Below are some records; output exactly the lines from the line with "middle tip: (232, 250)" to the line with "index tip: (326, 203)", both ends kept, and nothing more.

:: Records shown

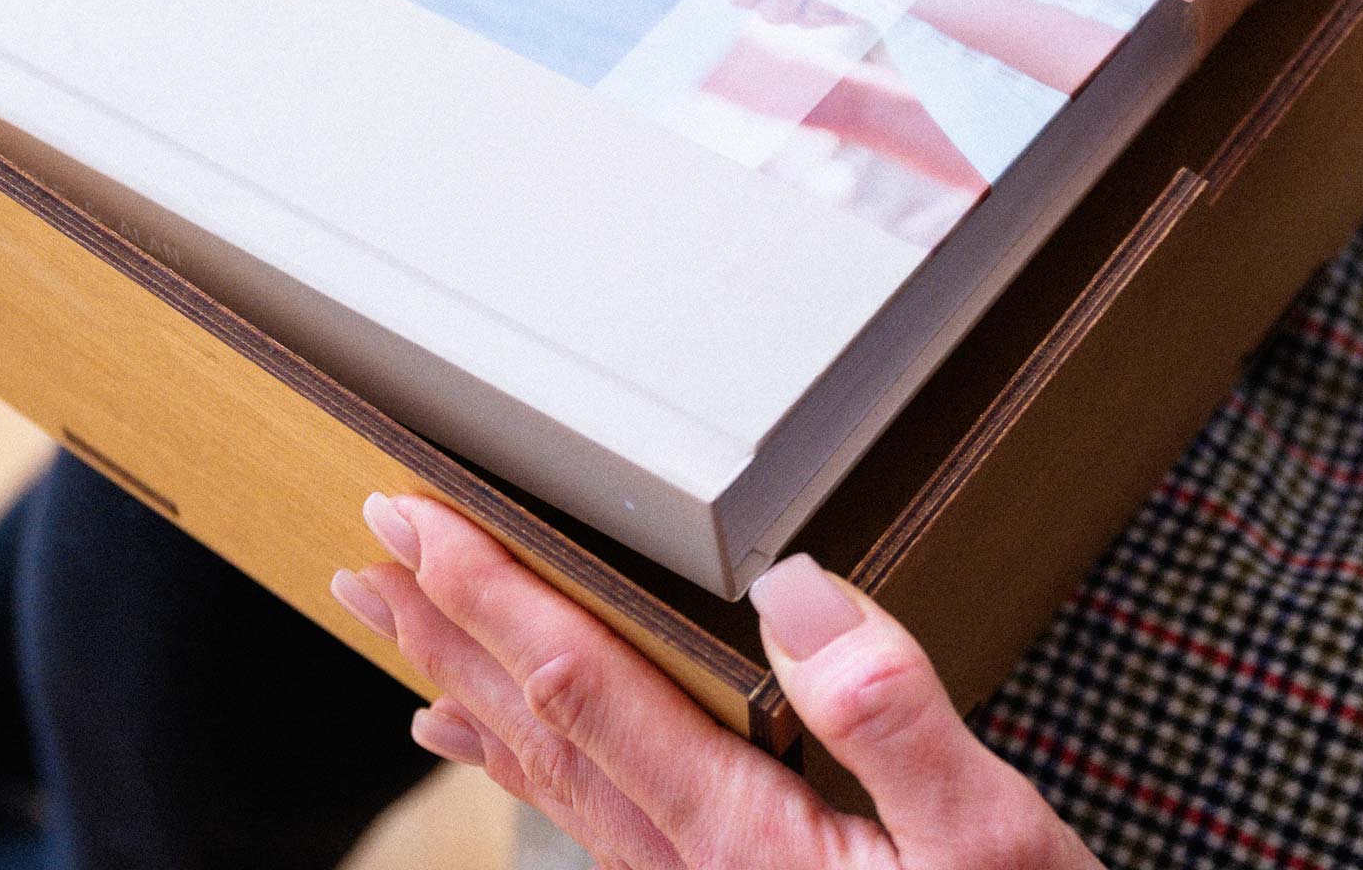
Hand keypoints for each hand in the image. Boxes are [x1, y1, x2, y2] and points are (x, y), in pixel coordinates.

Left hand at [331, 496, 1101, 869]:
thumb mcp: (994, 840)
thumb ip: (892, 715)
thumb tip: (796, 590)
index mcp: (748, 840)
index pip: (586, 689)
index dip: (492, 597)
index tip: (417, 524)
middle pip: (542, 733)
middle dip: (449, 636)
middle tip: (369, 559)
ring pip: (557, 781)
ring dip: (475, 691)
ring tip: (406, 637)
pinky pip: (598, 821)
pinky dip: (536, 764)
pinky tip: (513, 746)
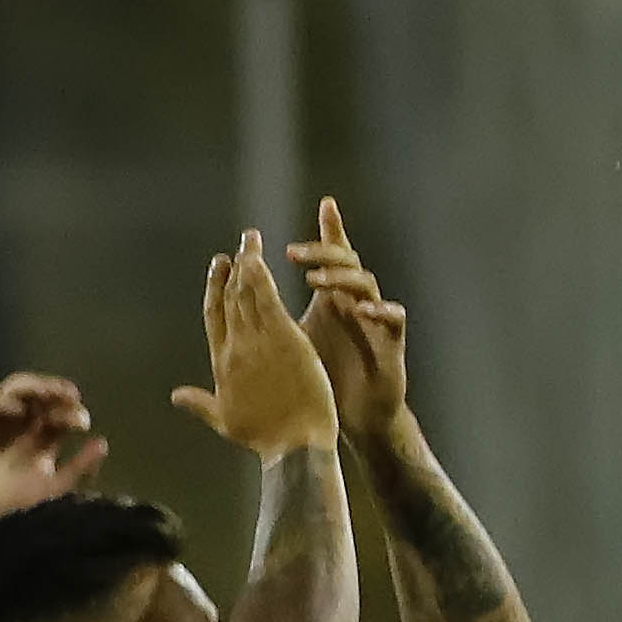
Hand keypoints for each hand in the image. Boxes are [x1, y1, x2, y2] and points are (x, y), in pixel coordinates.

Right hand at [0, 371, 106, 527]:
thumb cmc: (12, 505)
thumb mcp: (53, 489)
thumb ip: (78, 468)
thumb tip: (103, 443)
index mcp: (42, 438)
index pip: (60, 412)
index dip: (72, 410)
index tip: (82, 423)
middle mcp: (21, 425)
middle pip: (40, 394)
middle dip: (55, 388)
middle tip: (68, 394)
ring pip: (14, 388)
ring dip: (31, 384)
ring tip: (45, 392)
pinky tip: (16, 410)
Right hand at [175, 230, 338, 460]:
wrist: (293, 442)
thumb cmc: (263, 436)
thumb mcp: (224, 420)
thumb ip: (200, 403)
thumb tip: (176, 396)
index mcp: (221, 365)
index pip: (214, 318)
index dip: (214, 291)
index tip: (217, 269)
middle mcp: (233, 348)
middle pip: (227, 301)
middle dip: (229, 272)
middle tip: (232, 250)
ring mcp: (256, 341)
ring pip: (245, 294)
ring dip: (246, 264)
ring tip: (249, 242)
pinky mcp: (282, 337)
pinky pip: (266, 299)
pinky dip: (260, 277)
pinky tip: (258, 258)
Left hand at [283, 197, 410, 438]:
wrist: (350, 418)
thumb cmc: (321, 379)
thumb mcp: (288, 345)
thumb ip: (266, 320)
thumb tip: (227, 306)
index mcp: (330, 300)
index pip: (331, 258)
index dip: (331, 231)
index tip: (326, 203)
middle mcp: (353, 303)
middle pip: (344, 263)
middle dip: (321, 252)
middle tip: (290, 253)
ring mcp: (374, 320)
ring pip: (366, 285)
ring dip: (341, 279)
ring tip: (315, 280)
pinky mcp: (391, 344)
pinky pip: (393, 319)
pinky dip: (380, 311)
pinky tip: (362, 309)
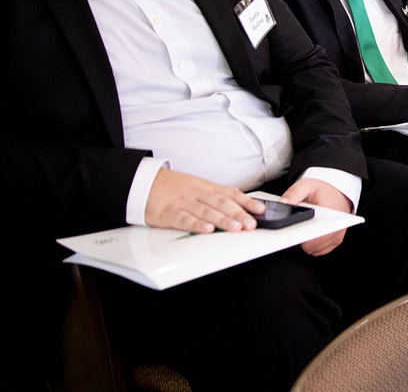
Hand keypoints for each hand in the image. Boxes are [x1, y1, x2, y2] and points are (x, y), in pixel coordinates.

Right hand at [144, 169, 263, 232]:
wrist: (143, 182)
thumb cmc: (172, 186)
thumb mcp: (196, 186)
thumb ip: (215, 195)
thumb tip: (238, 202)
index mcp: (205, 187)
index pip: (230, 193)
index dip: (246, 201)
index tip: (260, 209)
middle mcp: (197, 194)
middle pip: (221, 203)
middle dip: (239, 213)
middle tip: (251, 223)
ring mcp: (184, 203)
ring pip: (206, 211)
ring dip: (223, 220)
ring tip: (237, 227)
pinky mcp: (169, 213)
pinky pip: (184, 219)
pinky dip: (197, 224)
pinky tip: (207, 229)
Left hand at [281, 178, 352, 255]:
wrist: (338, 193)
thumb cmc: (322, 190)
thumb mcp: (305, 186)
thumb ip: (293, 194)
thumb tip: (283, 204)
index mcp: (329, 211)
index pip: (313, 234)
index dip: (300, 237)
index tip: (293, 233)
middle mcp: (337, 225)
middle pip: (312, 246)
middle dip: (300, 239)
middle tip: (297, 227)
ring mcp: (338, 234)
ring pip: (315, 250)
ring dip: (306, 243)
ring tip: (304, 228)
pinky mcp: (337, 240)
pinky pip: (320, 250)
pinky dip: (313, 245)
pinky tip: (310, 234)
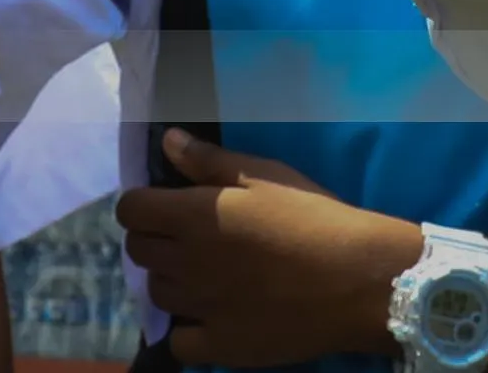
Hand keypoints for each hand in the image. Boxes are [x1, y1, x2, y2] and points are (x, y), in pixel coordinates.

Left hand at [117, 131, 421, 365]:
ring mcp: (200, 308)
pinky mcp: (220, 345)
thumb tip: (167, 142)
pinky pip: (179, 342)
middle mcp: (186, 262)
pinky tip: (212, 315)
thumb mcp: (265, 176)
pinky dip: (187, 328)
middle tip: (188, 235)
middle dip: (154, 237)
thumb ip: (209, 161)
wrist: (357, 280)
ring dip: (171, 279)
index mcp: (194, 216)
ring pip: (157, 293)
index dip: (143, 203)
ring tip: (204, 274)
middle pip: (138, 250)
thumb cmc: (314, 217)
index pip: (131, 209)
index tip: (166, 203)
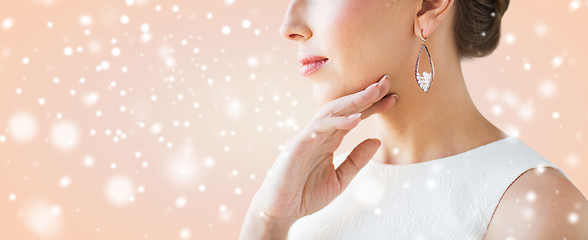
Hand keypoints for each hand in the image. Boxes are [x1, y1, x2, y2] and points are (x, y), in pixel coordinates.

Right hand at [250, 74, 396, 223]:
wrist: (280, 212)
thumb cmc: (306, 195)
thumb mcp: (340, 179)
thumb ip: (356, 160)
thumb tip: (377, 140)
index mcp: (328, 141)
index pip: (353, 117)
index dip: (372, 107)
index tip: (393, 98)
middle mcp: (318, 134)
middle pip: (343, 108)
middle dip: (365, 95)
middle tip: (386, 82)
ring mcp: (306, 137)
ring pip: (331, 111)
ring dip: (353, 101)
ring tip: (373, 92)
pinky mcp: (297, 146)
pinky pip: (318, 128)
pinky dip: (337, 122)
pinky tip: (356, 120)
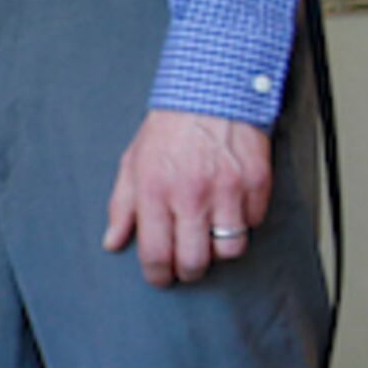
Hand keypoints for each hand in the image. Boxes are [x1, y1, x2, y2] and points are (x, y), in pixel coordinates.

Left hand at [104, 108, 272, 286]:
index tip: (162, 278)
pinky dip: (245, 221)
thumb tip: (112, 242)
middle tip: (187, 261)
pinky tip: (233, 206)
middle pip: (195, 261)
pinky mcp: (255, 182)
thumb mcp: (133, 161)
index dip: (158, 275)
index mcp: (156, 191)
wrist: (211, 90)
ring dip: (220, 248)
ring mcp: (227, 190)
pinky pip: (254, 222)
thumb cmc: (169, 127)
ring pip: (230, 249)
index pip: (156, 253)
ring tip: (212, 234)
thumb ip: (121, 206)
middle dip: (189, 269)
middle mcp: (191, 194)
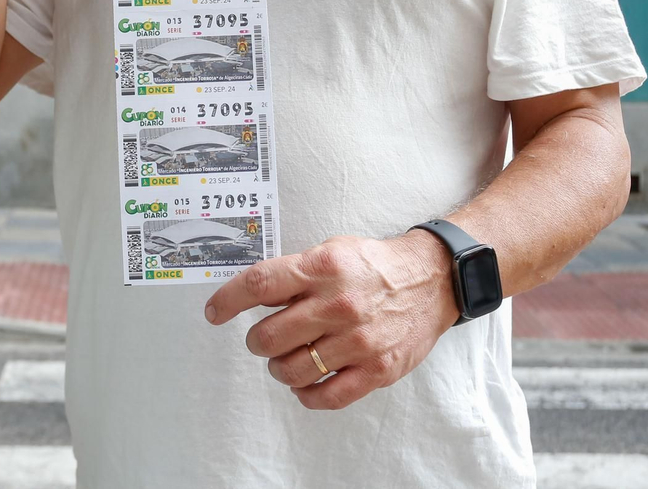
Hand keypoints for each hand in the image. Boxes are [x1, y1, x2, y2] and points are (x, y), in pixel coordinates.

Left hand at [205, 231, 458, 409]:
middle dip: (256, 341)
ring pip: (292, 370)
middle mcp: (338, 304)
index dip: (228, 300)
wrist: (431, 280)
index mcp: (323, 268)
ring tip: (285, 359)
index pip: (259, 285)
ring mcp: (358, 341)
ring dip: (278, 368)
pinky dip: (306, 395)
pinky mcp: (377, 370)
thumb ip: (295, 273)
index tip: (215, 312)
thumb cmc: (374, 266)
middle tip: (261, 339)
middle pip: (269, 336)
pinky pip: (326, 396)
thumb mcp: (331, 251)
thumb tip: (251, 294)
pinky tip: (305, 385)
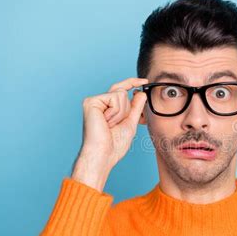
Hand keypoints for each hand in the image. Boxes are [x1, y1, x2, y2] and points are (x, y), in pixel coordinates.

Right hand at [71, 77, 148, 191]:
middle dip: (126, 109)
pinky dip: (116, 112)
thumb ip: (136, 107)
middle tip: (116, 125)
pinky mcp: (91, 101)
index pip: (120, 89)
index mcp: (106, 107)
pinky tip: (106, 122)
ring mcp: (94, 101)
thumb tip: (141, 92)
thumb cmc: (114, 144)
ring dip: (121, 113)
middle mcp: (99, 102)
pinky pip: (114, 97)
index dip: (132, 82)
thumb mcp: (130, 122)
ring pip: (120, 94)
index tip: (145, 81)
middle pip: (122, 91)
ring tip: (110, 125)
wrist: (103, 154)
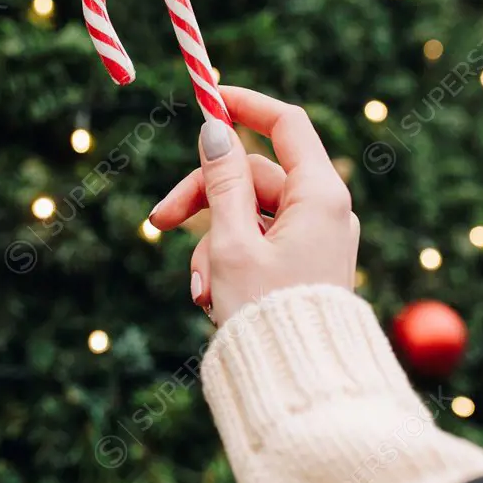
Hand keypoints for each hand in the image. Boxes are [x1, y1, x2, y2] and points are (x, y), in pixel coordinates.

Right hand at [149, 86, 359, 325]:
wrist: (299, 385)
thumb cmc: (267, 312)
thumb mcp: (231, 241)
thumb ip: (221, 181)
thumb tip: (216, 130)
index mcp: (319, 195)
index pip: (286, 124)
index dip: (245, 105)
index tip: (207, 98)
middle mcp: (324, 211)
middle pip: (252, 176)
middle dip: (202, 199)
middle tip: (159, 222)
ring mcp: (314, 239)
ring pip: (247, 216)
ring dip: (213, 245)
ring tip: (202, 290)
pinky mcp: (302, 265)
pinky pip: (257, 244)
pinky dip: (230, 262)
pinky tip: (214, 298)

::::

■ Response to the task ■
middle tip: (232, 250)
ring mcp: (256, 341)
ring pip: (245, 294)
ring dip: (246, 264)
ring tip: (249, 242)
pinky mcp: (282, 337)
pinky pip: (266, 299)
pinky dip: (260, 277)
pinky tip: (258, 258)
Left hand at [283, 197, 410, 438]:
wrist: (350, 418)
thumb cmc: (321, 379)
thumb mcp: (288, 345)
thumb ip: (266, 320)
thumb tip: (227, 306)
index mcp: (330, 300)
index pip: (331, 258)
index dip: (331, 231)
index tip: (326, 203)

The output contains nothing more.